An adult son was living with his elderly mother when she passed away. She had two other children who were her estate trustees. The home was the main asset of the mother’s estate and her Will provided that upon her death the home be transferred into equal shares to the estate trustees; not to the occupying son. Further, her Will provided that 90% of the residue of her estate be transferred to the estate trustees in equal shares, with the occupying son being entitled to the remaining 10% residue. The estate trustees explained that the mother’s decision regarding the disposition of her assets was based on the fact that the occupying son had already received the proceeds of the sale of another property the mother owned while she was alive. At the time of the hearing the son had no money left and there was virtually no cash left in the estate.

Despite the provisions of the Will and requests by the estate trustees to vacate, the son remained in possession of the property. He paid no rent, nor conducted any other upkeep or maintenance on the house. It was falling into disrepair.

Tenant under the Residential Tenancies Act?

The estate trustees sought an order requiring the son to vacate the property. The son argued he was a tenant and that the estate trustees could not evict him without complying with the Residential Tenancies Act, 2006, SO 2006 c 17 (“RTA“). However, the only evidence that he was a tenant was his own uncorroborated evidence that he was a tenant and his mother was his landlord. There was no evidence of an oral or written tenancy agreement.

Justice Spies did not agree with the son’s argument and found that it would be a “dangerous precedent” if a son or daughter could simply assert that they were a tenant and that their deceased parent was the landlord and thereby thwart a testator’s intentions in a case like this, and require the Estate Trustee to take proceedings under the RTA.

Justice Spies found that the estate trustees were entitled to an order that the son provide vacant possession of the property and that if he does not vacate voluntarily that the Toronto Police Service be authorized to forcibly remove him from the property.

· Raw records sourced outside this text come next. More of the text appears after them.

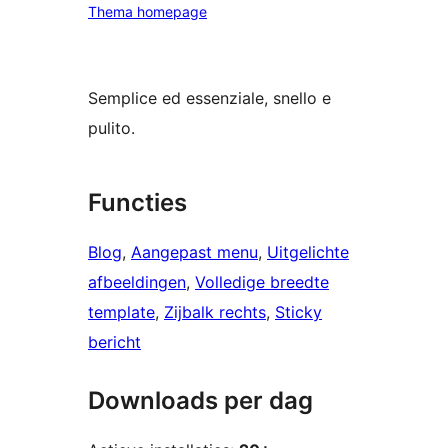
Thema homepage
Semplice ed essenziale, snello e
pulito.
Functies
Blog
, 
Aangepast menu
, 
Uitgelichte
afbeeldingen
, 
Volledige breedte
template
, 
Zijbalk rechts
, 
Sticky
bericht
Downloads per dag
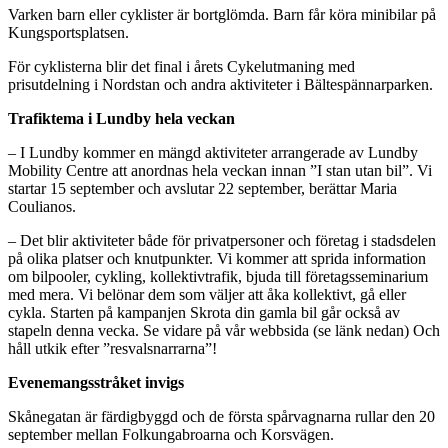
Varken barn eller cyklister är bortglömda. Barn får köra minibilar på
Kungsportsplatsen.
För cyklisterna blir det final i årets Cykelutmaning med
prisutdelning i Nordstan och andra aktiviteter i Bältespännarparken.
Trafiktema i Lundby hela veckan
– I Lundby kommer en mängd aktiviteter arrangerade av Lundby
Mobility Centre att anordnas hela veckan innan ”I stan utan bil”. Vi
startar 15 september och avslutar 22 september, berättar Maria
Coulianos.
– Det blir aktiviteter både för privatpersoner och företag i stadsdelen
på olika platser och knutpunkter. Vi kommer att sprida information
om bilpooler, cykling, kollektivtrafik, bjuda till företagsseminarium
med mera. Vi belönar dem som väljer att åka kollektivt, gå eller
cykla. Starten på kampanjen Skrota din gamla bil går också av
stapeln denna vecka. Se vidare på vår webbsida (se länk nedan) Och
håll utkik efter ”resvalsnarrarna”!
Evenemangsstråket invigs
Skånegatan är färdigbyggd och de första spårvagnarna rullar den 20
september mellan Folkungabroarna och Korsvägen.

As he already had ten months to find a new home, Justice Spies gave him 30 days to vacate the property:

Although I appreciate that [the son] alleges he will suffer a hardship as a result of this order, the provisions of his mother’s Will are clear and binding. He has had ten months of possession of the property beyond her date of death. In that time, as [the estate trustee’s counsel] submitted, there have been record home sales and record high prices and the market appears to now have softened. The [estate trustees] did not provide evidence of this point but this general information is not considered controversial and is well known in the public domain. This means that the delay in obtaining vacant possession to [the property] may mean that the [estate trustees] will not be able to sell the property for as much as they could have this past spring. In any event they have been forced to pay ongoing expenses such as property taxes and insurance to maintain the property.

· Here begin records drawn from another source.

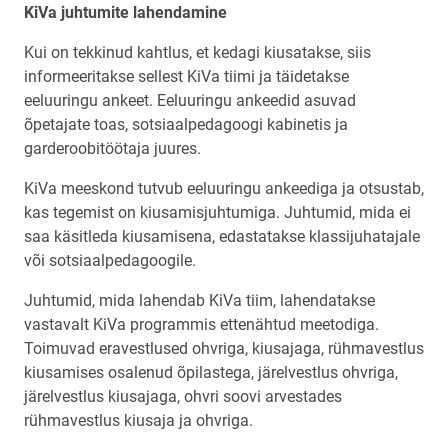
KiVa juhtumite lahendamine
Kui on tekkinud kahtlus, et kedagi kiusatakse, siis
informeeritakse sellest KiVa tiimi ja täidetakse
eeluuringu ankeet. Eeluuringu ankeedid asuvad
õpetajate toas, sotsiaalpedagoogi kabinetis ja
garderoobitöötaja juures.
KiVa meeskond tutvub eeluuringu ankeediga ja otsustab,
kas tegemist on kiusamisjuhtumiga. Juhtumid, mida ei
saa käsitleda kiusamisena, edastatakse klassijuhatajale
või sotsiaalpedagoogile.
Juhtumid, mida lahendab KiVa tiim, lahendatakse
vastavalt KiVa programmis ettenähtud meetodiga.
Toimuvad eravestlused ohvriga, kiusajaga, rühmavestlus
kiusamises osalenud õpilastega, järelvestlus ohvriga,
järelvestlus kiusajaga, ohvri soovi arvestades
rühmavestlus kiusaja ja ohvriga.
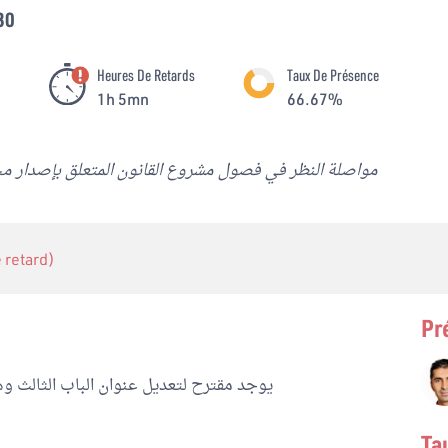
30
Heures De Retards
Taux De Présence
1h 5mn
66.67%
مواصلة النظر في فصول مشروع القانون المتعلق بإصدار مجلة المياه 
e retard)
Pr
يوجد مقترح لتعديل عنوان الباب الثالث وهو 
Ta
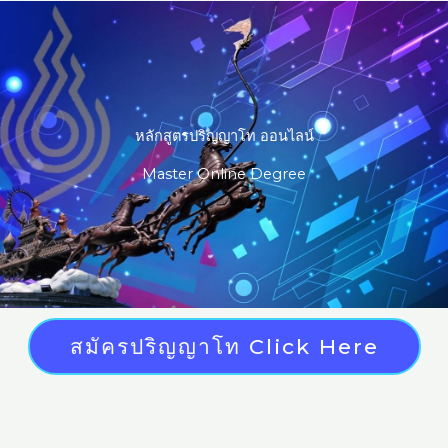
Skip
to
content
หลักสูตรปริญญาโท ออนไลน์
Master Online Degree
สมัครปริญญาโท Click Here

Not a Tenant but Occupation Rent Owing

Although the son was not a tenant pursuant to the RTA, the estate trustees sought occupation rent for the 10 months that their brother occupied their mother’s house, as well as the cost of pest control services, reimbursement of property taxes and insurance paid by the estate trustees.

Justice Spies held that occupation rent is “akin to a claim in unjust enrichment”. The brother was clearly enriched by being able to occupy the house and the estate trustees were deprived of both occupancy and the use of the property as well as rental income that could have been generated from it. There was no juristic reason for the enrichment.

The Court ordered $20,000.00 in occupation rent but denied the property taxes and insurance as that would “normally be payable by the landlord if rent were being paid”.


Unfortunately a lot of money and time was probably spent by the estate and estate trustees before this dispute was resolved by the Court. Perhaps some pre-emptive planning before the mother’s death may have helped to deal with when and how the adult son would vacate the property. On the other hand, sometimes parties to these types of disputes will refuse to leave no matter what and obtaining a potentially expensive court order is an estate trustee’s only option.